Cependant, la manœuvre RU suscite elle aussi énormément d’interrogations. En effet, elle suppose un flux logistique conséquent. Si leurs lignes d’approvisionnement sont cette fois-ci tenues et protégées (à la différence de la première phase), la question reste celle du volume de munitions disponibles. Notons d’ailleurs une série d’accidents étranges sur le territoire RU, frappant des dépôts de carburant : raids de drones ? forces spéciales ? opposants intérieurs ? on se perd en conjectures.
Mais une guerre d’usure est aussi celle des autres ressources. Les UKR ont besoin d’armes : ceci explique la décision américaine d’engager 33 milliards $ au profit de l’UKR. Mais ces armes doivent être acheminées, soutenues, leurs équipages doivent être formés puis engagés sur le front. Cela prendra des jours avant d’avoir un effet réel. Malgré tout, cela donnera aux UKR le moyen de répondre à l’ART RU. Ceux-ci manquent d’hommes. Aussi voit-on quelques signes d’un certain raidissement de Moscou. Est-ce le signe d’une « mobilisation », c-à-d la transformation de « l’opération spéciale » en « guerre » ? C’est à mon sens le seul enjeu du discours du 9 mai. En effet, l’accroissement du soutien américain à l’UKR change la donne, au moins politiquement. Il s’agit incontestablement d’une escalade. La mobilisation RU serait une réponse à cela. Enfin, l’économie UKR semble aux abois. Une grande partie du soutien occidental à Kiev visera à subvenir aux besoins du pays qui ne peut plus rien exporter via ses ports. Les liaisons ferroviaires sont affectées, on l’a vu, et beaucoup plus chères. Le fret routier ne peut tout absorber. Surtout, plus de 14 M d’UKR sont soit réfugiés, soit déplacés (sur uen population de 38 Mh). L’économie est logiquement profondément affectée. Quelque soit l’issue de la guerre, il faudra au moins une décennie pour revenir à la situation ex ante.
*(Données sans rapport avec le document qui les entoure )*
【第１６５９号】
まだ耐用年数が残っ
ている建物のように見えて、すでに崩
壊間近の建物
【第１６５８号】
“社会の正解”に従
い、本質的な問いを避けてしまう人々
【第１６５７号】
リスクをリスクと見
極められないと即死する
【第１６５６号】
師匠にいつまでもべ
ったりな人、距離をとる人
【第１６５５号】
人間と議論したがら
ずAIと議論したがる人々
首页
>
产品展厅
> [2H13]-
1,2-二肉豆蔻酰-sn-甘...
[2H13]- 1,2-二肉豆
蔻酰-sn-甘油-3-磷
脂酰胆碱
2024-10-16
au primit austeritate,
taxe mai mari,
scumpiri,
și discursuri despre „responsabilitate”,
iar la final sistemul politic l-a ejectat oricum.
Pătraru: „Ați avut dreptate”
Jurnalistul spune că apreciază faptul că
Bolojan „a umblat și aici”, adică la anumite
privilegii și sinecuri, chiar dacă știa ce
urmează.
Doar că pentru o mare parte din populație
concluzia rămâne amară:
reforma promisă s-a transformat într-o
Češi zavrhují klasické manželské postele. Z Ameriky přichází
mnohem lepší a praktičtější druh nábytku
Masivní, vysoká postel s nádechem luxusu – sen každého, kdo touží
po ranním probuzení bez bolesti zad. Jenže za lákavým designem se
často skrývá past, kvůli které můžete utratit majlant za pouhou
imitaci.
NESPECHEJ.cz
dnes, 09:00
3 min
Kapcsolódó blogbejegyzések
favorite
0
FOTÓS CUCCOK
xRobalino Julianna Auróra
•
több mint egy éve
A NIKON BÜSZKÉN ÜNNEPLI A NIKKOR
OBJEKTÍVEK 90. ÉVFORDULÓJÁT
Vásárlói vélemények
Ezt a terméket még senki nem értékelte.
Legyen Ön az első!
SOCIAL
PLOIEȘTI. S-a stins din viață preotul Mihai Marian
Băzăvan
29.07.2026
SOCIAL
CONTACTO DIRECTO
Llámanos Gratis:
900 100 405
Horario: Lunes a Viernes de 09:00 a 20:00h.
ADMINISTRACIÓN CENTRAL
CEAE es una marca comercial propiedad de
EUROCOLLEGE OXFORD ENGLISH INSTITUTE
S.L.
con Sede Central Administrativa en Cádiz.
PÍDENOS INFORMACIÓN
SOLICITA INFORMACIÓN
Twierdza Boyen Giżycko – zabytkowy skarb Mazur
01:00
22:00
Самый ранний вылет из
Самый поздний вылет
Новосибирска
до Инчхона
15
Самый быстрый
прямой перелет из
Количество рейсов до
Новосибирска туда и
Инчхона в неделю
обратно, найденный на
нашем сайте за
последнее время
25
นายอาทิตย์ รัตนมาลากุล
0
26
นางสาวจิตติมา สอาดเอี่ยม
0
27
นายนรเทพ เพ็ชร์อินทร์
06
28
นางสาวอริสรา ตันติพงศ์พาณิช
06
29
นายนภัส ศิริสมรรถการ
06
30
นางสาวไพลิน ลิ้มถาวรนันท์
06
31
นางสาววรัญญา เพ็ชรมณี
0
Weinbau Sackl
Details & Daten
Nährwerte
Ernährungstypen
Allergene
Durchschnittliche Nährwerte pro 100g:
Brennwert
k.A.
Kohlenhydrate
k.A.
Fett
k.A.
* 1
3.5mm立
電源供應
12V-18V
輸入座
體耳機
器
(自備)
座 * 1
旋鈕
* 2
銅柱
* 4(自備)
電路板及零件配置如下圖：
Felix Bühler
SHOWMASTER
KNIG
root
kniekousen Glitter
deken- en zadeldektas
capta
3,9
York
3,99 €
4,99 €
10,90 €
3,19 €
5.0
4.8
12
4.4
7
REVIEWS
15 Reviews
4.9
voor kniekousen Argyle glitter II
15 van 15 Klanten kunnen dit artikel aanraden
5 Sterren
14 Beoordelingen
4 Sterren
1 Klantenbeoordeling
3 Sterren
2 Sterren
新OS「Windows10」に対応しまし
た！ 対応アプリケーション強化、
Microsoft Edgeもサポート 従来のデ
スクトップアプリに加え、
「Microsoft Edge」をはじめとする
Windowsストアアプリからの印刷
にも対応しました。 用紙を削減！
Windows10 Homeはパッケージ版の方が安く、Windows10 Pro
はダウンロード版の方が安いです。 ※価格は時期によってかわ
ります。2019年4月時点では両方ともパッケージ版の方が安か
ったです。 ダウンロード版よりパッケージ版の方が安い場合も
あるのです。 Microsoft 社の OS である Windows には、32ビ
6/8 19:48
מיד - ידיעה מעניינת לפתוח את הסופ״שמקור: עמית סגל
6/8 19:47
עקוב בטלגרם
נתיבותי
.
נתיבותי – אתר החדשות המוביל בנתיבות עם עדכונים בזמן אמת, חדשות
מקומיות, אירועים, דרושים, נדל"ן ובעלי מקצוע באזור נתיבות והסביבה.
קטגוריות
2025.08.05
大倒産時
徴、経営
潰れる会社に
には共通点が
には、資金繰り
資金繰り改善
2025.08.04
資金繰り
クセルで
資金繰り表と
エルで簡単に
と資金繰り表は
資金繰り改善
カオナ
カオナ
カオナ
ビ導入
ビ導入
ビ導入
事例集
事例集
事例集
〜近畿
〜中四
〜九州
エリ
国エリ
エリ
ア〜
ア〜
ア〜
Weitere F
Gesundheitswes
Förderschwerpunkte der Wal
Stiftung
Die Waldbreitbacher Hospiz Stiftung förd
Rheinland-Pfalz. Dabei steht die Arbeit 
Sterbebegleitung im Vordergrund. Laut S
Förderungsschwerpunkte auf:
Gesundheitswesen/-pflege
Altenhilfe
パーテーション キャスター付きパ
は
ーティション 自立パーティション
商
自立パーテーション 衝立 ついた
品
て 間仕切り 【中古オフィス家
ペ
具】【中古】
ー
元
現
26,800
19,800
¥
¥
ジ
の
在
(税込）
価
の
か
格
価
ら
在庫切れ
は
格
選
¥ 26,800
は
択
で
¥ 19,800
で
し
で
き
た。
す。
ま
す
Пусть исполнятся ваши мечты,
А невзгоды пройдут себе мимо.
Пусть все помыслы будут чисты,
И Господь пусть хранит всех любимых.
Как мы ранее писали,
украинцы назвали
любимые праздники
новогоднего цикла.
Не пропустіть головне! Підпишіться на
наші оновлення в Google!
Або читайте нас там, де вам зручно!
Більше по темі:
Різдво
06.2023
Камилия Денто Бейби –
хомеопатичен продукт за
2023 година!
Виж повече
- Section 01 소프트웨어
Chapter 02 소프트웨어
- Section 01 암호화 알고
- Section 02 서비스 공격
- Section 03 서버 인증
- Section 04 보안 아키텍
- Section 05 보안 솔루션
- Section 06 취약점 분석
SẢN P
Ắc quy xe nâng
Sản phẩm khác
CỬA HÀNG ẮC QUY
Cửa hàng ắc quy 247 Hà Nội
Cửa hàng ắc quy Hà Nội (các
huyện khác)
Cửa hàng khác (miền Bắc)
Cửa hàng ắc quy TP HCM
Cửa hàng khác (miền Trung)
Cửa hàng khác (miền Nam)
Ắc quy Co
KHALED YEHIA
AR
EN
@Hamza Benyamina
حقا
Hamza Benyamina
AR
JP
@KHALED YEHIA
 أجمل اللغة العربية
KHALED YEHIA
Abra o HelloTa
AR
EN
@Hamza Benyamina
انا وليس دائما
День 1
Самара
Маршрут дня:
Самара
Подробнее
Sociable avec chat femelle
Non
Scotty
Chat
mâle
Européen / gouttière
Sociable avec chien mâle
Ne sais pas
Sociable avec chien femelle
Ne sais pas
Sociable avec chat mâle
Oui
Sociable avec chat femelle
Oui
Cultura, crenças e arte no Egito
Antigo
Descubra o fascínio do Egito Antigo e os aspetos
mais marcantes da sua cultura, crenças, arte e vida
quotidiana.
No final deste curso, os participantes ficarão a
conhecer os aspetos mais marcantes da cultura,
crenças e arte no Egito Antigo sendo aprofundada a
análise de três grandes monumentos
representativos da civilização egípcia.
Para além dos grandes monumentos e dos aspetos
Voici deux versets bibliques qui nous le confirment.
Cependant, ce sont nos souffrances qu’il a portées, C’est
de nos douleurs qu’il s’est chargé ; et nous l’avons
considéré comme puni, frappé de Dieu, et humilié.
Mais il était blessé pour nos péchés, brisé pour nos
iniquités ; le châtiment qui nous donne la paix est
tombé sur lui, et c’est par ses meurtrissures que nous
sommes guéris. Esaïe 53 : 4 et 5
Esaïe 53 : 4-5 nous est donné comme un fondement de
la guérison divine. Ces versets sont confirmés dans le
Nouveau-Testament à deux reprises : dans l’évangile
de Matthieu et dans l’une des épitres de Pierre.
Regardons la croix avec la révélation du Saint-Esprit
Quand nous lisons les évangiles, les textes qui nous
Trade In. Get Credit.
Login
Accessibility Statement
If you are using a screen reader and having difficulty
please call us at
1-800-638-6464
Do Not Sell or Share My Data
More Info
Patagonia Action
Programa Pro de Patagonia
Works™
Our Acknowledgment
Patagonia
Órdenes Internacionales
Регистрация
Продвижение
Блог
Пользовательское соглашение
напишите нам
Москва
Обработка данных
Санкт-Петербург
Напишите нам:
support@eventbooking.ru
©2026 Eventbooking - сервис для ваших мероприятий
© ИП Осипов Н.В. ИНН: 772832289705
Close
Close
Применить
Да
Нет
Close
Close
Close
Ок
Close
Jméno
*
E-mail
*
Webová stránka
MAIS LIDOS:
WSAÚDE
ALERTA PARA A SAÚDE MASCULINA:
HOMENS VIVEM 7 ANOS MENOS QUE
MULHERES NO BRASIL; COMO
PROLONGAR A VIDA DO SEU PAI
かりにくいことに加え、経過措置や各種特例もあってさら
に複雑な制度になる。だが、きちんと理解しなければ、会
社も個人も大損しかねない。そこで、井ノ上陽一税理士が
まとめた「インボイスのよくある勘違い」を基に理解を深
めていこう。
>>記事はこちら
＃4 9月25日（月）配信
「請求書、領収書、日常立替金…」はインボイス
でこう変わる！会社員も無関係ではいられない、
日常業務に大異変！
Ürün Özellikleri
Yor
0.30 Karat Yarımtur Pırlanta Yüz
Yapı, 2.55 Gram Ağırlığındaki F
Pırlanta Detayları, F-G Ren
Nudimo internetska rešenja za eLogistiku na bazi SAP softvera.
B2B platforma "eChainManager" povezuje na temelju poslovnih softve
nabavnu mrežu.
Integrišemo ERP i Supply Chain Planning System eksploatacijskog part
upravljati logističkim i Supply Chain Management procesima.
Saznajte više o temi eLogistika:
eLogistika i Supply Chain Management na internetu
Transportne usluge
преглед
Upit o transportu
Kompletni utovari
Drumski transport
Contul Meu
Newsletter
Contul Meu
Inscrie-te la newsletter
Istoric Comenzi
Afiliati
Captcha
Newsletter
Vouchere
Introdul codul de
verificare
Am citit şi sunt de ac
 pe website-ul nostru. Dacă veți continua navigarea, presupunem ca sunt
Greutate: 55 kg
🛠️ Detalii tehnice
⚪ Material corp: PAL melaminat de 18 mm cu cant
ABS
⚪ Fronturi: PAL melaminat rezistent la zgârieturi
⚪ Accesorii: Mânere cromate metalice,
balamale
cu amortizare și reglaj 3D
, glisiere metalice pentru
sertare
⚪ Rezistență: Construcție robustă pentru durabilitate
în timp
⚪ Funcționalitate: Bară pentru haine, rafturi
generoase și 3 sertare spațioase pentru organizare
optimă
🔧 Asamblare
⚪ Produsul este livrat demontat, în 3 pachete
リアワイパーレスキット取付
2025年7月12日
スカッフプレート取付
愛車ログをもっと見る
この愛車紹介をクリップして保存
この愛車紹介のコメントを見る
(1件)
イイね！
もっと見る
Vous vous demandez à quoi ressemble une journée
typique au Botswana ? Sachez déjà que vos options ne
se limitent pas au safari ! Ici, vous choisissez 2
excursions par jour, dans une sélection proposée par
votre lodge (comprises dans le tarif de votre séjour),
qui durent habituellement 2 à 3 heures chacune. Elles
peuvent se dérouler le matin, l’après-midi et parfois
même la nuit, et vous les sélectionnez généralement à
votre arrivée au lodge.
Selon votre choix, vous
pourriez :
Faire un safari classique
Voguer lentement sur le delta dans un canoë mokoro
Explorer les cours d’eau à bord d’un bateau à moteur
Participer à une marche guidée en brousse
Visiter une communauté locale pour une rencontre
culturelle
Appréciation générale : le grignotage RU se poursuit, sans obtenir d’effet radical. Depuis trois jours, peu de progrès ont été faits. Les UKR tiennent bon sans pouvoir prendre l’initiative. Dans une guerre d’usure, soit les deux forces s’usent également, soit l’une s’use plus que l’autre et cède brusquement à un moment donné. Il est impossible aujourd’hui de dire vers quelle option nous nous dirigeons.